### EXERCISE GOAL
Would you print the records below word for word, without the pictures?

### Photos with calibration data
═══

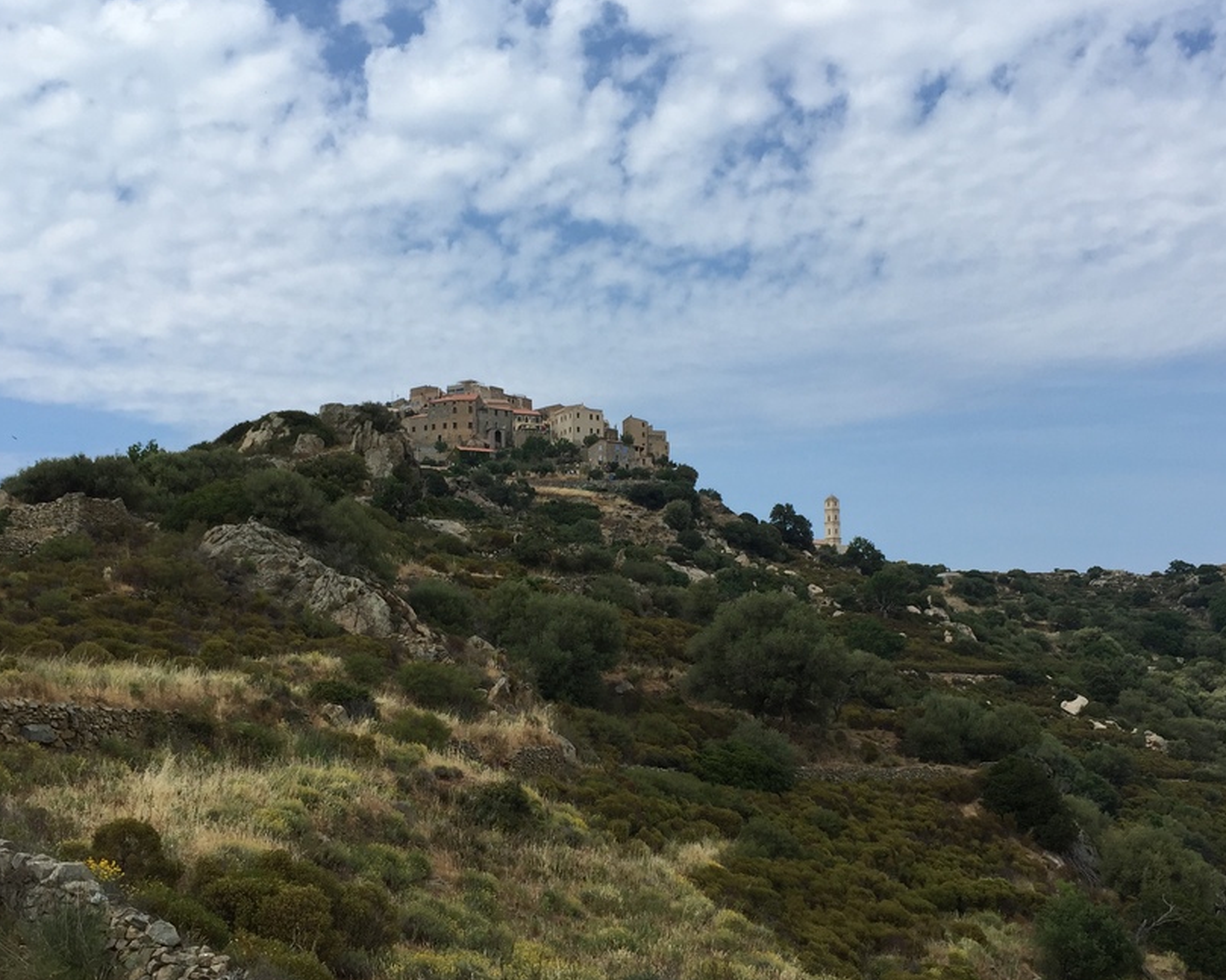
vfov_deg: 35.5
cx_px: 597
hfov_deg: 43.8
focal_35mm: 42
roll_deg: -0.5
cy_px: 591
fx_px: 1524
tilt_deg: +4.5
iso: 32
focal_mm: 4.15
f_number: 2.2
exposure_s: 1/2198
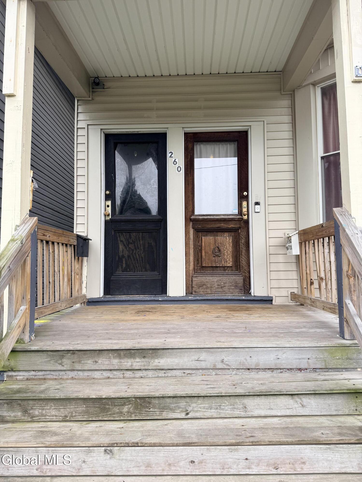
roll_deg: +0.7
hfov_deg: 56.8
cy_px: 241
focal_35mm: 24
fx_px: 335
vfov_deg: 71.6
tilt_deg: +4.4
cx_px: 181
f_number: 1.78
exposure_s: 1/222
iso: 64
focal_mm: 6.76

═══

### SOLUTION TO THE EXERCISE
vfov_deg: 35.5
cx_px: 597
hfov_deg: 43.8
focal_35mm: 42
roll_deg: -0.5
cy_px: 591
fx_px: 1524
tilt_deg: +4.5
iso: 32
focal_mm: 4.15
f_number: 2.2
exposure_s: 1/2198
roll_deg: +0.7
hfov_deg: 56.8
cy_px: 241
focal_35mm: 24
fx_px: 335
vfov_deg: 71.6
tilt_deg: +4.4
cx_px: 181
f_number: 1.78
exposure_s: 1/222
iso: 64
focal_mm: 6.76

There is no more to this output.